##### EXTRACT TO READ #####


  • Some parts of the eastern Ukrainian town of Avdiivka are in a “critical” condition as they fight off Russian shelling and incursions, according to Vitaliy Barabash, head of the town’s military administration. “This does not mean that everything is lost, that everything is very bad. But the enemy is directing very large amount of forces at our city,” he told Ukrainian TV.

  • Ukraine’s president, Volodymyr Zelenskiy, has decreed the creation of a separate branch of Ukraine’s armed forces devoted to drones. Zelenskiy has pointed to drone production domestically and with partner nations as strategically vital, and pledged Ukraine will produce a million in 2024. The commander in chief of Ukraine’s armed forces, Valerii Zaluzhnyi, said in a comment for CNN last week that drones “along with other types of advanced weapons” help Ukraine avoid being drawn into costly positional warfare.

#####

→ EXERCISE DETAILS
Copy the news text on Avdiivka and Ukraine's drone forces in full, word for word. The items that come next are separate material, unrelated to the news text.

##### INFORMATION PROVIDED #####

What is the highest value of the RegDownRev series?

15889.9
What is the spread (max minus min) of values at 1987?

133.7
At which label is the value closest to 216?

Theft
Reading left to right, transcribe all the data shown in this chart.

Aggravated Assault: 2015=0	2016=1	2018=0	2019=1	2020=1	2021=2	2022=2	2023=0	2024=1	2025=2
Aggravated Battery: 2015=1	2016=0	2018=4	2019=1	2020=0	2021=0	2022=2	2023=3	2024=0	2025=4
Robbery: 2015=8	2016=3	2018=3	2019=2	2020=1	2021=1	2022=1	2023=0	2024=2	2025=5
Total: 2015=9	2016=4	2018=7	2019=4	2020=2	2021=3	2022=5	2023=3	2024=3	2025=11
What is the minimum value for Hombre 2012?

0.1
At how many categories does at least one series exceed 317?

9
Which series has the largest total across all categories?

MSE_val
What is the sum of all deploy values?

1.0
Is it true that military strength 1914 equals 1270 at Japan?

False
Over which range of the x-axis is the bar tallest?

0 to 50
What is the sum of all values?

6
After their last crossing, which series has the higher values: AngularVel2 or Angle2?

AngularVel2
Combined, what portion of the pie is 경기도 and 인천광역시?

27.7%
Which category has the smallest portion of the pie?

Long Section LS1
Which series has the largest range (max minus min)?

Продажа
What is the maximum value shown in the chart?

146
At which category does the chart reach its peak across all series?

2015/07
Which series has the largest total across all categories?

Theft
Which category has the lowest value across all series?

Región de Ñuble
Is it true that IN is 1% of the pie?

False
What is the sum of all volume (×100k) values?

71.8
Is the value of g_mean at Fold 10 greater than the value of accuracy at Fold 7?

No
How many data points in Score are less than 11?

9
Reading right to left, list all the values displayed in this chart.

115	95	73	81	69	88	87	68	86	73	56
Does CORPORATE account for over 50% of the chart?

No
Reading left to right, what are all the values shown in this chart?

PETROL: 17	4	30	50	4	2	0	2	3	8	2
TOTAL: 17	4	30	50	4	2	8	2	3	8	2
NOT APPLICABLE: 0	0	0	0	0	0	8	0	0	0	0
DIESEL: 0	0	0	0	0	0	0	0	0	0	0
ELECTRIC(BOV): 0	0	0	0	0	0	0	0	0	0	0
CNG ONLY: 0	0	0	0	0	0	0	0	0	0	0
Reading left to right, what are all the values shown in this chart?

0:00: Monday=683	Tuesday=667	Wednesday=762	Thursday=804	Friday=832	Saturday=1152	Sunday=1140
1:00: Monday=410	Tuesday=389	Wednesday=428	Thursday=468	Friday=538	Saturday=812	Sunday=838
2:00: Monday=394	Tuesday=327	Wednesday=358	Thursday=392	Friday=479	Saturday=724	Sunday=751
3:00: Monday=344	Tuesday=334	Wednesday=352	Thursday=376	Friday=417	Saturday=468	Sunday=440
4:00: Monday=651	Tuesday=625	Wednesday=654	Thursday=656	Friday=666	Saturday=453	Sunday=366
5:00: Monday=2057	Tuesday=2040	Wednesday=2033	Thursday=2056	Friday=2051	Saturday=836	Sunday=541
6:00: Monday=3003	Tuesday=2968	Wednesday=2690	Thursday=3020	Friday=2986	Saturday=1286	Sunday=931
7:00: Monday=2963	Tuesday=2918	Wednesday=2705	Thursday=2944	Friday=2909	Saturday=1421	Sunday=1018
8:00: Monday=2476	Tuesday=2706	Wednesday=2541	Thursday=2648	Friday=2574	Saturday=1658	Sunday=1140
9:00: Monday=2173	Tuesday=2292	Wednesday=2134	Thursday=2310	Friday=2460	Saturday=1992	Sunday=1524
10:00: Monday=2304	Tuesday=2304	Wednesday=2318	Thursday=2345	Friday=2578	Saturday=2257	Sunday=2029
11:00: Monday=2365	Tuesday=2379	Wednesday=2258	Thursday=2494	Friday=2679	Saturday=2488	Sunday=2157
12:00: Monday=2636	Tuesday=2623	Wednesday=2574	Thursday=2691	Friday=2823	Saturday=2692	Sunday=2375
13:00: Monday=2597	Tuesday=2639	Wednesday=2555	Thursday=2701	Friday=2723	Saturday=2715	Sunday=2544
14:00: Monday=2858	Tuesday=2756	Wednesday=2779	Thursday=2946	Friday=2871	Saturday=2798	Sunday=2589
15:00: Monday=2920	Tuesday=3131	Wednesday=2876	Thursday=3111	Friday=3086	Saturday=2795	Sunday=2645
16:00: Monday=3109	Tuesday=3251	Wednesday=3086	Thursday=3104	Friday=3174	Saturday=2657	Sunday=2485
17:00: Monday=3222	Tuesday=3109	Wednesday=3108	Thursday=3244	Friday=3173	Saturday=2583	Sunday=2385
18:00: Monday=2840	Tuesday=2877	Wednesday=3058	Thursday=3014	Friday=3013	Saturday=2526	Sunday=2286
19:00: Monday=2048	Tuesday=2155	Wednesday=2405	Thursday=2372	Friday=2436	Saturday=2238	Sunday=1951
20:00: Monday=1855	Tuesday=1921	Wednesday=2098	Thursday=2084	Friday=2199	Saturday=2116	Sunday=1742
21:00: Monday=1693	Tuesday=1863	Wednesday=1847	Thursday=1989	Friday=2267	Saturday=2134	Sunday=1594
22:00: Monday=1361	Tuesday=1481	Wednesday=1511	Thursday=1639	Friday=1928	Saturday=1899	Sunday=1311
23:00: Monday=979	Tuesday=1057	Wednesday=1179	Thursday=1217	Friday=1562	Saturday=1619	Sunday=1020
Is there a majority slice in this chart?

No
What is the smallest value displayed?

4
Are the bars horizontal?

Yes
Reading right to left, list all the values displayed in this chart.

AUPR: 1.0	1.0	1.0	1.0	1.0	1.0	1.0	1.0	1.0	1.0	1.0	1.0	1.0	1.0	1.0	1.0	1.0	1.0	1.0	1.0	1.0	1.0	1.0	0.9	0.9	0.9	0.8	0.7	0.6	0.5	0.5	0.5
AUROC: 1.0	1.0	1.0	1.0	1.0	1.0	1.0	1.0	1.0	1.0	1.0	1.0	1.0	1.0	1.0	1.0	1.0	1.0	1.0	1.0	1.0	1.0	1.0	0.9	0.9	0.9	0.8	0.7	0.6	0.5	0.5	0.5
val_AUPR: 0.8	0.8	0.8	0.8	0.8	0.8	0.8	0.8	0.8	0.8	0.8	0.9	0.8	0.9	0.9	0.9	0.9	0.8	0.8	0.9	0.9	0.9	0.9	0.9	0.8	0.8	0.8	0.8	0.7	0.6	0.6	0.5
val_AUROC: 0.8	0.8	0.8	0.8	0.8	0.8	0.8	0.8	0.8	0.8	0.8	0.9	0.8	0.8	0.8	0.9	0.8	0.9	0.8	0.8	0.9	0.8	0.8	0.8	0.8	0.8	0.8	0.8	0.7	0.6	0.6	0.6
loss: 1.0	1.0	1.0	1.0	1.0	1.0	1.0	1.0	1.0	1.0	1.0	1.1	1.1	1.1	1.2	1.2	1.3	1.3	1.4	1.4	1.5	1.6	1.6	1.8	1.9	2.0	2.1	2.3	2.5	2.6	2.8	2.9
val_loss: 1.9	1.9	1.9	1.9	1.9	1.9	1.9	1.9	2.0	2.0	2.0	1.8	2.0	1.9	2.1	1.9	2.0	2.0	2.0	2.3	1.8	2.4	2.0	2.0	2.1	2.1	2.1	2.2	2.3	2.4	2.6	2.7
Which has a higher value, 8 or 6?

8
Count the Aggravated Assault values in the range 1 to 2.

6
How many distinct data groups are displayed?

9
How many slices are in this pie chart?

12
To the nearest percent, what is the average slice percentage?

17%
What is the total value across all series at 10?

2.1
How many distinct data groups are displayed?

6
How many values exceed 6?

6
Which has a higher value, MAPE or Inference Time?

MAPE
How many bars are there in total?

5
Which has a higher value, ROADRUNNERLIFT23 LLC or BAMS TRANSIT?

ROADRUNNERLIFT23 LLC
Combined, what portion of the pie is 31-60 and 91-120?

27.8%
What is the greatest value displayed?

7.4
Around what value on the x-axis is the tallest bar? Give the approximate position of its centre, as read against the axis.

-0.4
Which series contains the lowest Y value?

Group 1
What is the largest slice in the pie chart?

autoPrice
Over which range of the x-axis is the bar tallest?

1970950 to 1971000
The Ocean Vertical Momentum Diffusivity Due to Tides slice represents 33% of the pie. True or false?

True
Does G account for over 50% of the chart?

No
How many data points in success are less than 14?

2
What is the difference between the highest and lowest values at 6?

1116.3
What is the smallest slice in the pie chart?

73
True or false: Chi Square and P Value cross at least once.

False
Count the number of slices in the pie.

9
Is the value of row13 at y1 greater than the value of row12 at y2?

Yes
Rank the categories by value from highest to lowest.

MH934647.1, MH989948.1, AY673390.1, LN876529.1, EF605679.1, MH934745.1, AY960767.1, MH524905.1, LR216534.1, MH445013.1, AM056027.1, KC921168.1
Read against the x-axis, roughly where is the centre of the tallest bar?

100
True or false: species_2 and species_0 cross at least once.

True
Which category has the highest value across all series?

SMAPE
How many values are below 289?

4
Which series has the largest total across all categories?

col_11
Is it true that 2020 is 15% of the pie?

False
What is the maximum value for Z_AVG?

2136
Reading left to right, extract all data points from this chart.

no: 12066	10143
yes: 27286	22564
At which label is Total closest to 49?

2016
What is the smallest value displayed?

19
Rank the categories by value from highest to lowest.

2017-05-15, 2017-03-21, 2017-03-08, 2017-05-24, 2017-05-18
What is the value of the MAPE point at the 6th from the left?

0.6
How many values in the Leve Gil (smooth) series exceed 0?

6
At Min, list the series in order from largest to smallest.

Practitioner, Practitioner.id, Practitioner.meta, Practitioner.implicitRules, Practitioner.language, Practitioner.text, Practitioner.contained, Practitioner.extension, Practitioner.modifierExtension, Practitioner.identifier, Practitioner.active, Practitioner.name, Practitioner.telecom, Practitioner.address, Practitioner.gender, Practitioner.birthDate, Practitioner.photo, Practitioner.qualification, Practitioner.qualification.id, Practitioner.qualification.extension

#####

→ FINISHED TASK

  • Some parts of the eastern Ukrainian town of Avdiivka are in a “critical” condition as they fight off Russian shelling and incursions, according to Vitaliy Barabash, head of the town’s military administration. “This does not mean that everything is lost, that everything is very bad. But the enemy is directing very large amount of forces at our city,” he told Ukrainian TV.

  • Ukraine’s president, Volodymyr Zelenskiy, has decreed the creation of a separate branch of Ukraine’s armed forces devoted to drones. Zelenskiy has pointed to drone production domestically and with partner nations as strategically vital, and pledged Ukraine will produce a million in 2024. The commander in chief of Ukraine’s armed forces, Valerii Zaluzhnyi, said in a comment for CNN last week that drones “along with other types of advanced weapons” help Ukraine avoid being drawn into costly positional warfare.